___ DOCUMENT TEXT ___

IMPS is free now, may cost up to Rs 5 in future


                A.P.Hota, MD & CEO, National Payment Corp. of India                     

IMPS is at present confined to person-to-person payment.  We have just got RBI’s approval for merchant payments person-to-merchant and merchant-to-merchant payment

What does National Payment Corp. of India do and what’s the future of payment system in India—cellphone, Internet or ATM?
This institution was set up on a vision of the Reserve Bank of India (RBI) to have an umbrella organization for all retail payments. Umbrella organization means being the central infrastructure for all retail payments other than RTGS (real time gross settlement)—be it cheque clearing, money transfer, electronic clearing service, electronic funds transfer, card payment system, cellphone payment system and the like. The cellphone as a payment system will be the future.
Could you tell us about inter-bank mobile payment system (IMPS) in short?
IMPS is available 24x7 and (fund transfer through the cellphone) happens real time. Both the beneficiary and the sender get an SMS as confirmation of the transaction immediately. IMPS works on the existing infrastructure; therefore, the cost is minimal. Suppose you want to send funds to someone urgently in another city, you can send it immediately using IMPS and the receiver can go and withdraw the money at an ATM. Real-time money transfer is used by large business houses and companies through RTGS. Through IMPS, it’s like taking RTGS to retail customers.
Currently IMPS service is free of cost by banks. Will there be a cost in the future?
We charge 10 paise per transaction to the sending bank. For National Electronic Fund Transfer, banks charge a minimum of Rs5 for up to Rs25,000. With IMPS, the maximum limit (of money transfer) is Rs50,000, so the amount that banks may charge should be Rs2-3. For the first six to seven months, banks would like to offer the service free. How much the banks will charge has not been decided. But if they charge more than Rs5, it will not take off and the banks know it very well. So, it will definitely be less than Rs5.
How long will it be before we can use IMPS for retail payments and through multiple channels?

___ LISTED ENTRIES ___

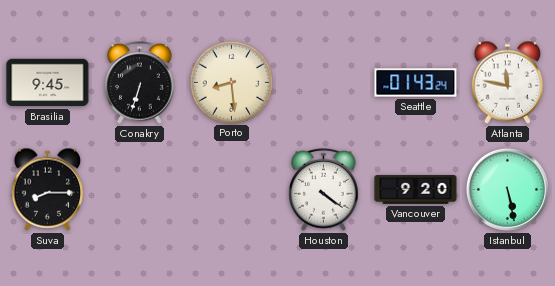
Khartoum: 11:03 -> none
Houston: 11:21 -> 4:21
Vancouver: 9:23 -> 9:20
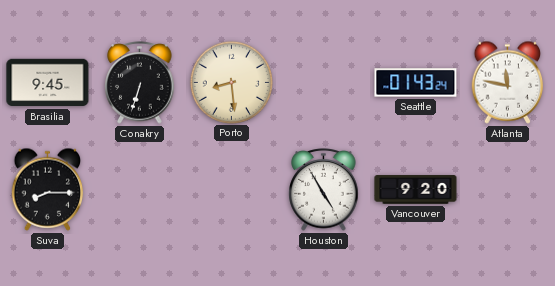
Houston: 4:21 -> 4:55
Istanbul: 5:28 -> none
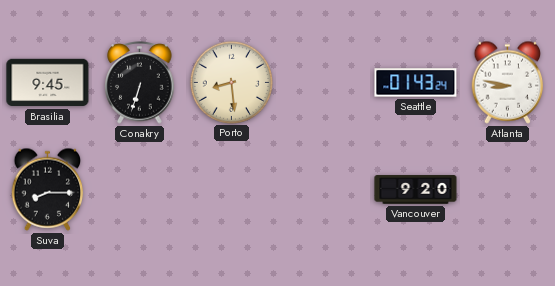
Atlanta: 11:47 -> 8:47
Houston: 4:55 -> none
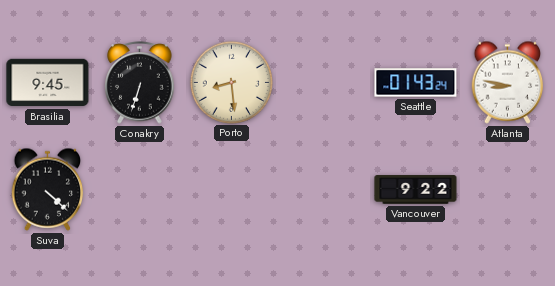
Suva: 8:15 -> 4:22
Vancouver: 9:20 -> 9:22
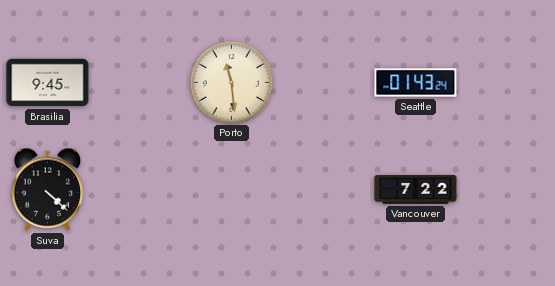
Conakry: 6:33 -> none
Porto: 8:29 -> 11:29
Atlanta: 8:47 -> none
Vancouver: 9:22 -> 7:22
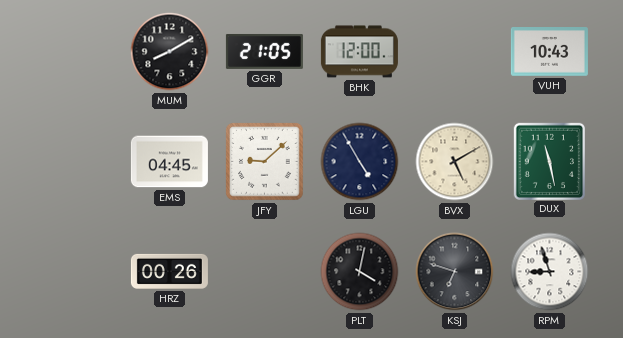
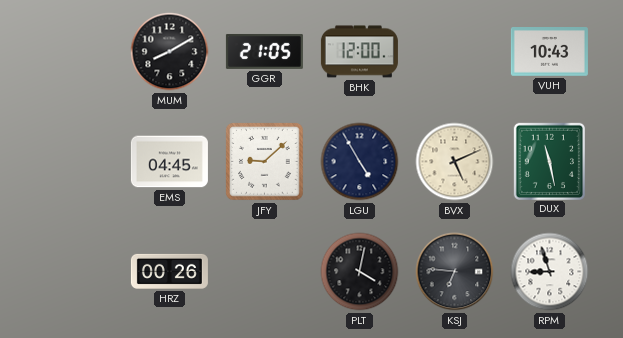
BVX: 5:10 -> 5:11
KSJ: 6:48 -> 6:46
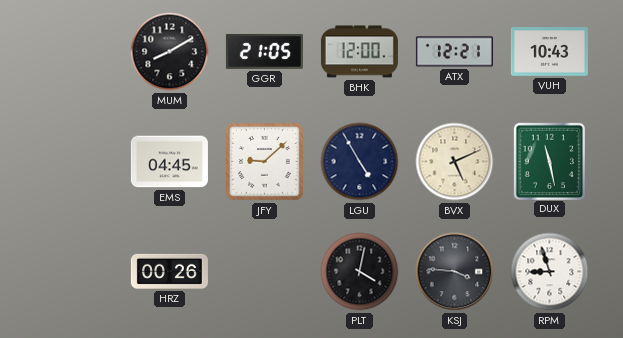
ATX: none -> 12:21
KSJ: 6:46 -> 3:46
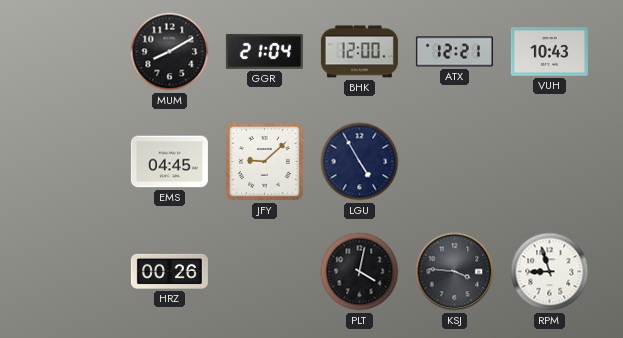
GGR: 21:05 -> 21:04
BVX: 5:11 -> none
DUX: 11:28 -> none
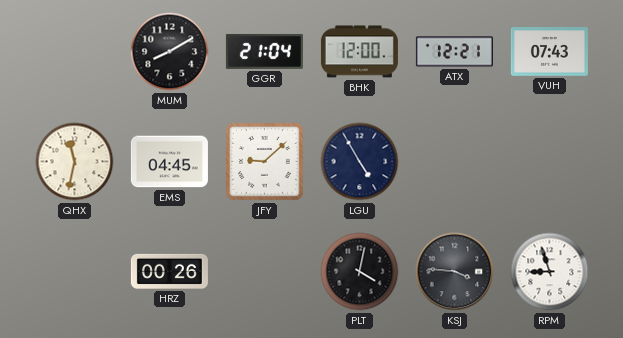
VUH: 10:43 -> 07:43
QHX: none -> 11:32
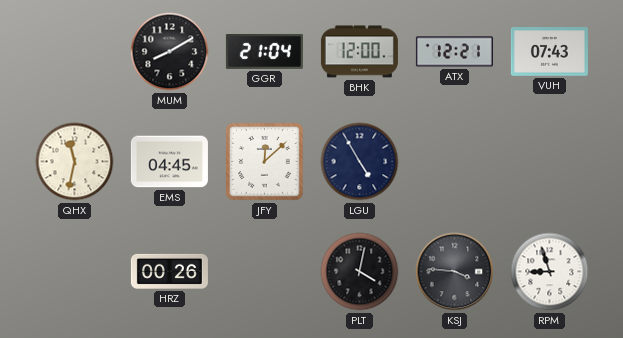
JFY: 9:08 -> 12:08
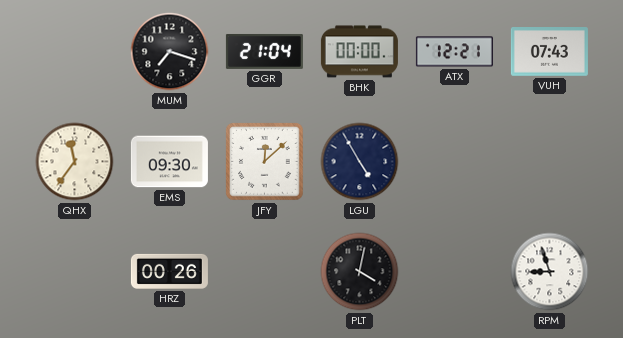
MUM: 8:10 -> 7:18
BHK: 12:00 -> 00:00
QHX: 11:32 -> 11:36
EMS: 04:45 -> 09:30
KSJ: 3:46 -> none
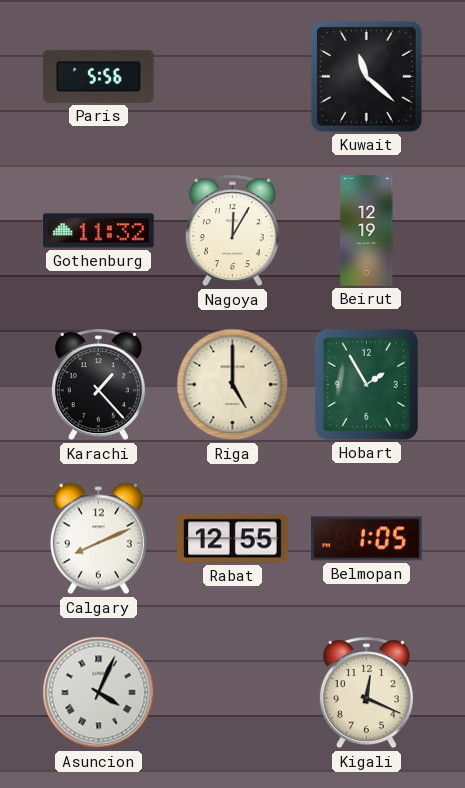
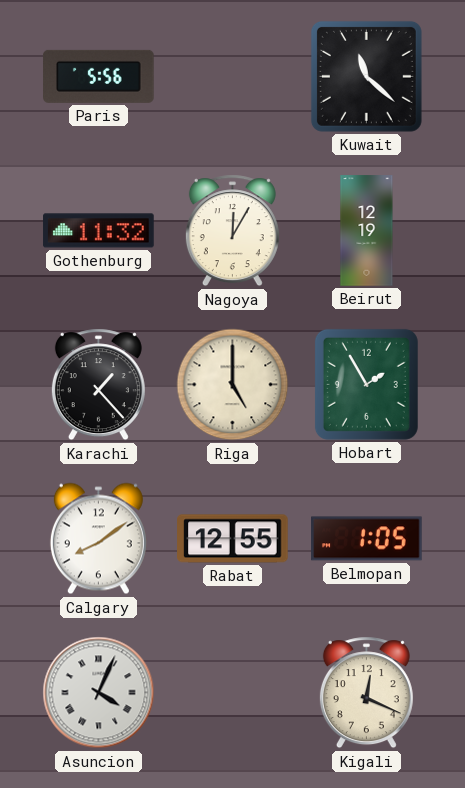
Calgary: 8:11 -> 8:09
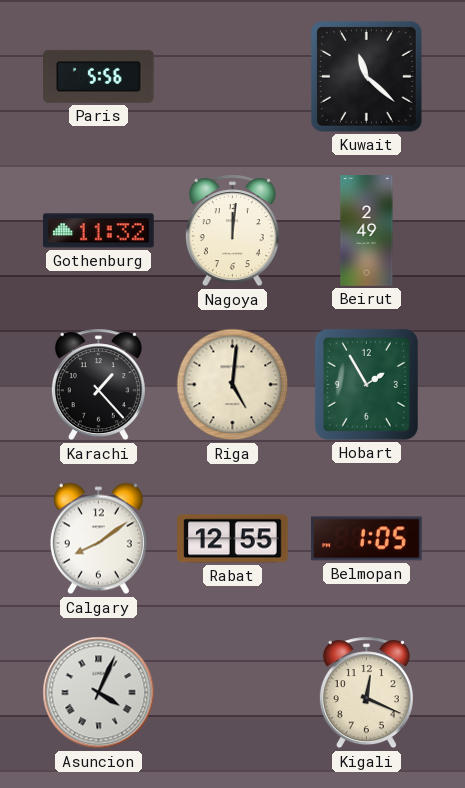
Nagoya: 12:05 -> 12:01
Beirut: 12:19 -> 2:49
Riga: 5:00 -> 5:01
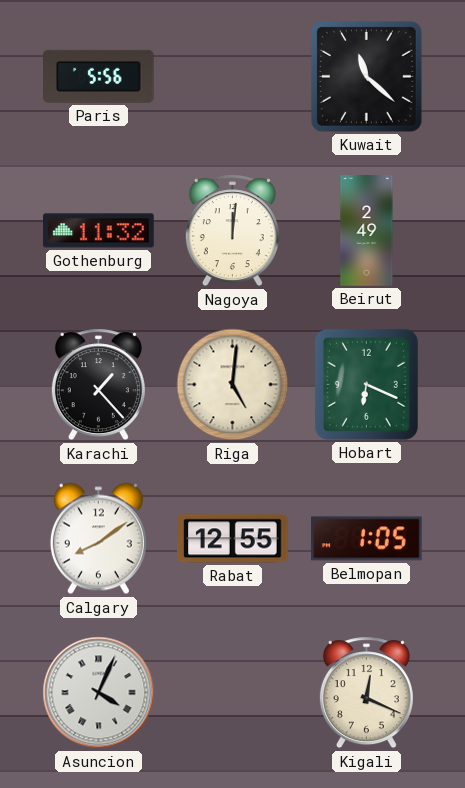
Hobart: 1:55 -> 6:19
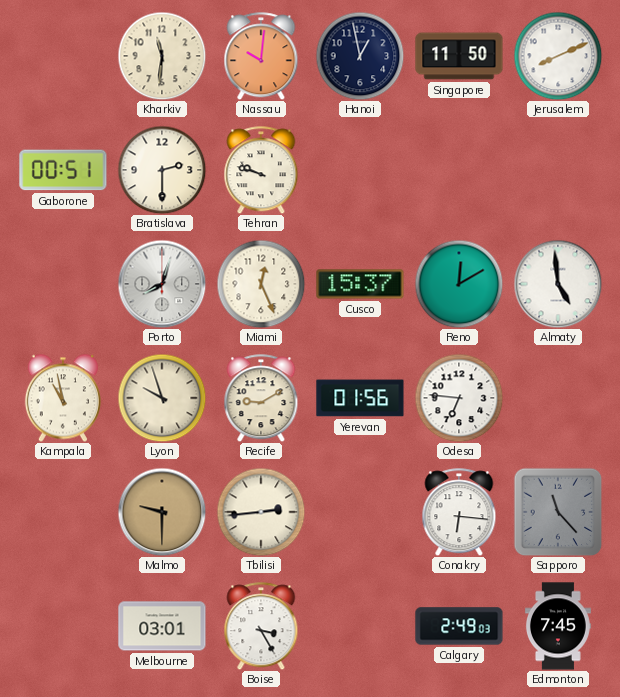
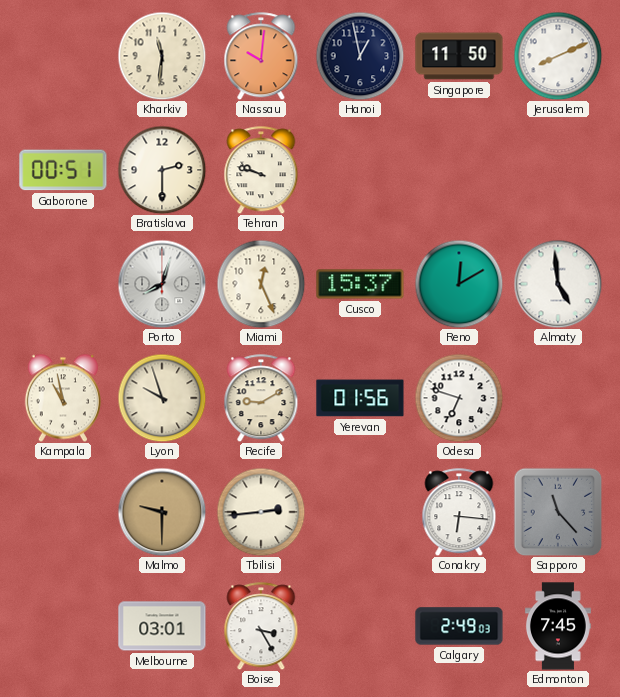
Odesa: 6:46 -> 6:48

___

**GOAL:**
Can you carry on the IMPS interview from the point where it stops? These records come from a separate source and have no connection to the IMPS interview.

**THE RESULT:**
IMPS is at present confined to person-to-person payment. We have just got RBI’s approval for merchant payments— person-to-merchant and merchant-to-merchant payment. Person-to-person is relatively easy, but person-to-merchant will involve a good deal of work since it has to be integrated with the merchant system also. We will soon start with six pilot banks for person-to-merchant payments.  RBI has given us permission for channel integration too. That’s from cellphone to ATM and from ATM to Internet. Currently, if you want to send money through the Internet or ATM, you will have to punch in a whole lot of details such as bank name, branch name, account number and the like. Now we have permission to use the ATM or Internet channel to use MMID (Mobile Money Identity, a unique number you get when you register for IMPS) and mobile phone number as the identifier of the customer. This facility is yet to be rolled out.
How would it work?
When you go to an ATM, you will see a menu which will have an IMPS option. When you choose the IMPS option, you will have to punch in the mobile phone number, MMID and the amount of the sender, once you press enter, your account will get debited and the receivers’ account credited for the amount. So, (in the near future) you can send money through an ATM, if you do not want to send it using your cellphone through IMPS. This service is for those who are more comfortable with using an ATM instead of a cellphone. Even with Internet banking, you can use IMPS.
Banks are issuing MMIDs to every new customer, but very few of these are active. Will IMPS meet the same fate as no-frills account of not taking off, only active on paper?
Let me not compare IMPS with no-frills accounts. IMPS has been introduced to 10 million customers. You are right in saying that accordingly the volumes should pick up. But you may not have seen any advertisements. Most banks are waiting for a sizeable number of banks to join the system. Once that happens, they would go for an advertisement campaign. At present, 22 banks already offer this service and three more will go live in a week’s time; this will be a critical number for them to start the publicity campaign. Here customer education is the key.
What if there’s a grievance regarding IMPS?
The customer should approach his bank directly.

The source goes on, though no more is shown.